### Prompt 1
Using the arithmetic progression solution below, decide whether each statement agrees with it: (a) the solution assumes the largest integer equals the sum of the squares of the other three; (b) the second term is written as a + d; (c) dividing by -4 leaves the direction of the inequality unchanged. Answer each with yes or no and quote the deciding words.
### Prompt 2
Set down the passage of the arithmetic progression solution that begins at the words "Four different integers form" and stops after "largest number .".

### Exercise passage
══════════════════════════════

Four different integers form an increasing A.P such that one of the them is the same of the square of the remaining numbers . Find the largest number .

To solve the problem, we need to find four different integers that form an increasing arithmetic progression (A.P.) such that one of the integers is equal to the sum of the squares of the other three integers. Let's denote the four integers in the A.P. as follows: Let the first term be \( a - d \), the second term be \( a \), the third term be \( a + d \), and the fourth term be \( a + 2d \). ### Step 1: Set up the equation According to the problem, one of the integers is equal to the sum of the squares of the other three. We can assume that the largest integer \( a + 2d \) is equal to the sum of the squares of the other three integers: \[ a + 2d = (a - d)^2 + a^2 + (a + d)^2 \] ### Step 2: Expand the squares Now, we will expand the right-hand side: \[ (a - d)^2 = a^2 - 2ad + d^2 \] \[ a^2 = a^2 \] \[ (a + d)^2 = a^2 + 2ad + d^2 \] Adding these together: \[ (a - d)^2 + a^2 + (a + d)^2 = (a^2 - 2ad + d^2) + a^2 + (a^2 + 2ad + d^2) \] \[ = 3a^2 + 2d^2 \] ### Step 3: Set up the equation Now substituting back into our equation: \[ a + 2d = 3a^2 + 2d^2 \] ### Step 4: Rearranging the equation Rearranging gives us: \[ 3a^2 - a + 2d^2 - 2d = 0 \] ### Step 5: Solve for \( d \) This is a quadratic equation in terms of \( d \). We can use the quadratic formula: \[ d = \frac{-b \pm \sqrt{b^2 - 4ac}}{2a} \] Here, \( a = 2 \), \( b = -2 \), and \( c = 3a^2 - a \). ### Step 6: Discriminant must be non-negative For \( d \) to be a real number, the discriminant must be non-negative: \[ (-2)^2 - 4(2)(3a^2 - a) \geq 0 \] \[ 4 - 8(3a^2 - a) \geq 0 \] \[ 4 - 24a^2 + 8a \geq 0 \] \[ -24a^2 + 8a + 4 \geq 0 \] ### Step 7: Factor the quadratic Dividing the entire inequality by -4 (which flips the inequality): \[ 6a^2 - 2a - 1 \leq 0 \] ### Step 8: Find roots Finding the roots of the quadratic \( 6a^2 - 2a - 1 = 0 \): Using the quadratic formula: \[ a = \frac{-(-2) \pm \sqrt{(-2)^2 - 4(6)(-1)}}{2(6)} = \frac{2 \pm \sqrt{4 + 24}}{12} = \frac{2 \pm \sqrt{28}}{12} = \frac{2 \pm 2\sqrt{7}}{12} = \frac{1 \pm \sqrt{7}}{6} \] ### Step 9: Determine integer values The roots give us intervals for \( a \). Since \( a \) must be an integer, we can test integer values within the range defined by the roots. ### Step 10: Testing values Testing \( a = 0 \): \[ d = 1 \quad \text{(as calculated earlier)} \] The integers are \( -1, 0, 1, 2 \). ### Conclusion The largest integer in this A.P. is: \[ \boxed{2} \]

══════════════════════════════

### Stored data
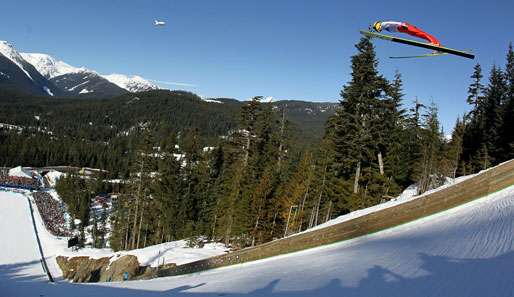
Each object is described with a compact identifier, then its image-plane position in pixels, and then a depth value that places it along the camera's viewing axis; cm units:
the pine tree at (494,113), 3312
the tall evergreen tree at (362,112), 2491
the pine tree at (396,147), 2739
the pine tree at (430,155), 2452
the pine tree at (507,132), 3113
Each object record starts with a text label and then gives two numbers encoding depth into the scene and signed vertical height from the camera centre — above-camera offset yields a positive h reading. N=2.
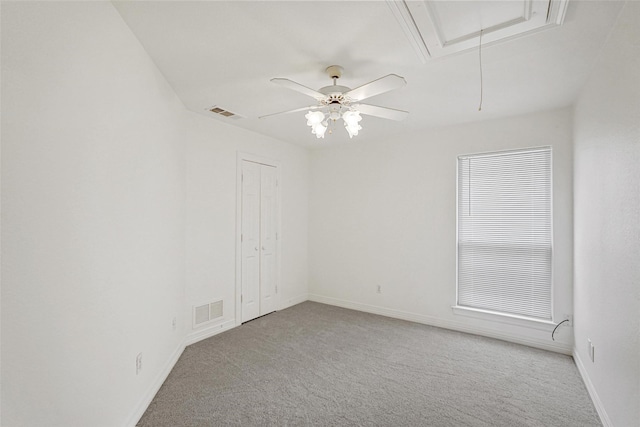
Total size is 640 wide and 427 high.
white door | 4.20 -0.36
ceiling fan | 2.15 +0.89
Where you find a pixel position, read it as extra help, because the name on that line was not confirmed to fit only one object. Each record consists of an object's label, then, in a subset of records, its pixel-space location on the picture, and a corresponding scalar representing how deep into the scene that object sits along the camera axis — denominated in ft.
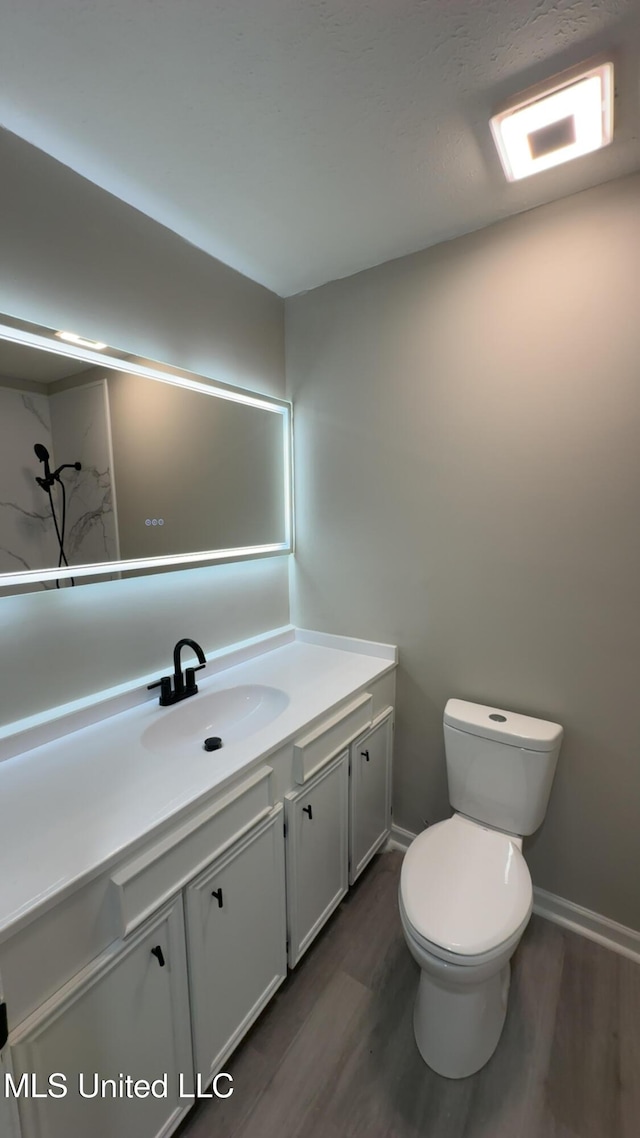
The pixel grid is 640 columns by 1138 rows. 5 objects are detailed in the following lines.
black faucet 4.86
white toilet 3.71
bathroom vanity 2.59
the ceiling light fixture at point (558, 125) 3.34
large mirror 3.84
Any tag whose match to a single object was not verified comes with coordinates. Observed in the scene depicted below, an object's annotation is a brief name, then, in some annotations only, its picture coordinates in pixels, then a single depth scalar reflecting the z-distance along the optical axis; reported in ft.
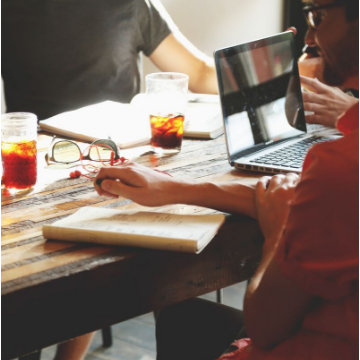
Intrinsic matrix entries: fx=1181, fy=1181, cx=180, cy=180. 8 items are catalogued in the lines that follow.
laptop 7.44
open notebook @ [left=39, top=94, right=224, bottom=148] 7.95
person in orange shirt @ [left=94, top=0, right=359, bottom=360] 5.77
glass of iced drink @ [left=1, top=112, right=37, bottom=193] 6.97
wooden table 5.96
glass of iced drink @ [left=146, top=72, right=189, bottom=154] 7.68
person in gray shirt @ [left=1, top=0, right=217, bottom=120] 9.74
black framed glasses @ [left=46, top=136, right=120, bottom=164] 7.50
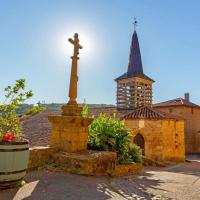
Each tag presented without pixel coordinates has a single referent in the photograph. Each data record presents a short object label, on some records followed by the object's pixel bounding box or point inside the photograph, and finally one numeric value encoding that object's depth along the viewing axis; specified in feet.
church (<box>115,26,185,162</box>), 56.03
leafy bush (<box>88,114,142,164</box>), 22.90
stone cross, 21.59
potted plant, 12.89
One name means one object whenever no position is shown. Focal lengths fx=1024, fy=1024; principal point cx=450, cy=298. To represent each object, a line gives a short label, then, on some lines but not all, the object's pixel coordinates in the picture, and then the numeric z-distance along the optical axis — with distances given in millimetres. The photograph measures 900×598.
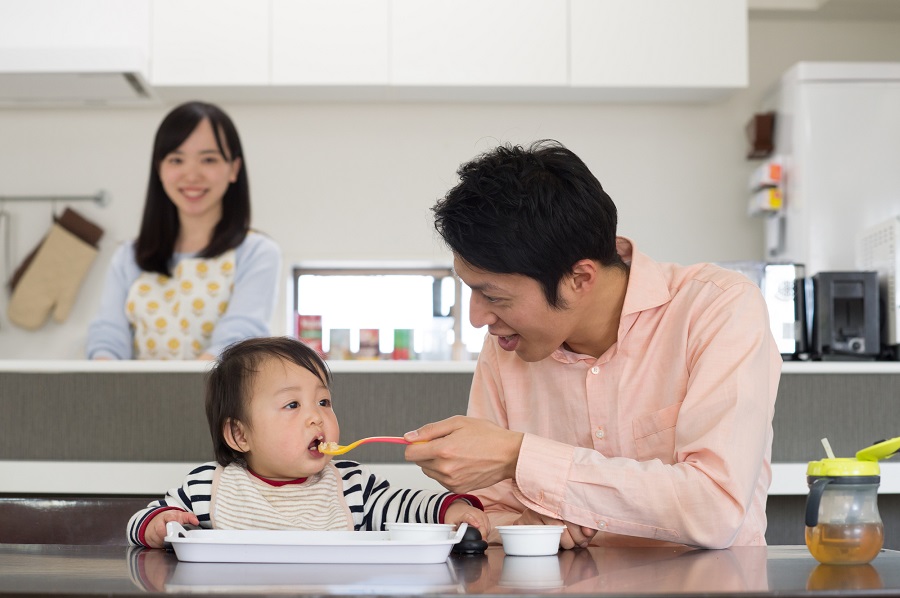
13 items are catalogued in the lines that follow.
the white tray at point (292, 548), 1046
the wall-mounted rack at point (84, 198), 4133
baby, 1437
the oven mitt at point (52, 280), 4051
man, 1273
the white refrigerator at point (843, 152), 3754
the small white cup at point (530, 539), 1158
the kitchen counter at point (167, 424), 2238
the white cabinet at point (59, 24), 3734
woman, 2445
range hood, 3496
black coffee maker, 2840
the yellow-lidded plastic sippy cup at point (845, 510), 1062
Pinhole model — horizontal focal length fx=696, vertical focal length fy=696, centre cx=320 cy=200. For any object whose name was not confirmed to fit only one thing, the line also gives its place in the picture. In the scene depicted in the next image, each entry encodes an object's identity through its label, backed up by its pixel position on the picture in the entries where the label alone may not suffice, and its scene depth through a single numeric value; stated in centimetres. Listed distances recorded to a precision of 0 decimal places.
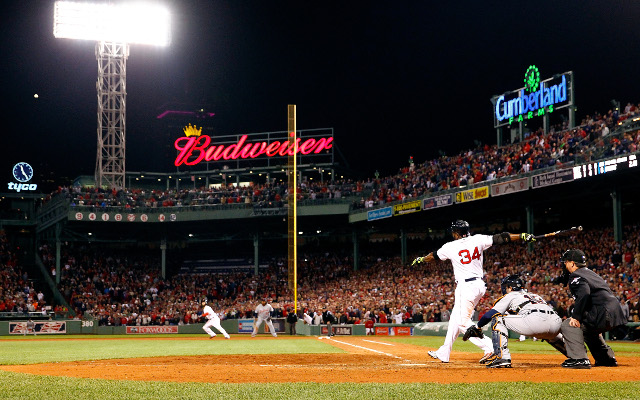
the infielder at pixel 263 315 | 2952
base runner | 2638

══════════════════════════════

### Response 1
(a) Yes: "We can assume that the largest integer \( a + 2d \) is equal to the sum of the squares of the other three integers"
(b) No: "the second term be \( a \)"
(c) No: "Dividing the entire inequality by -4 (which flips the inequality)"

### Response 2
Four different integers form an increasing A.P such that one of the them is the same of the square of the remaining numbers . Find the largest number .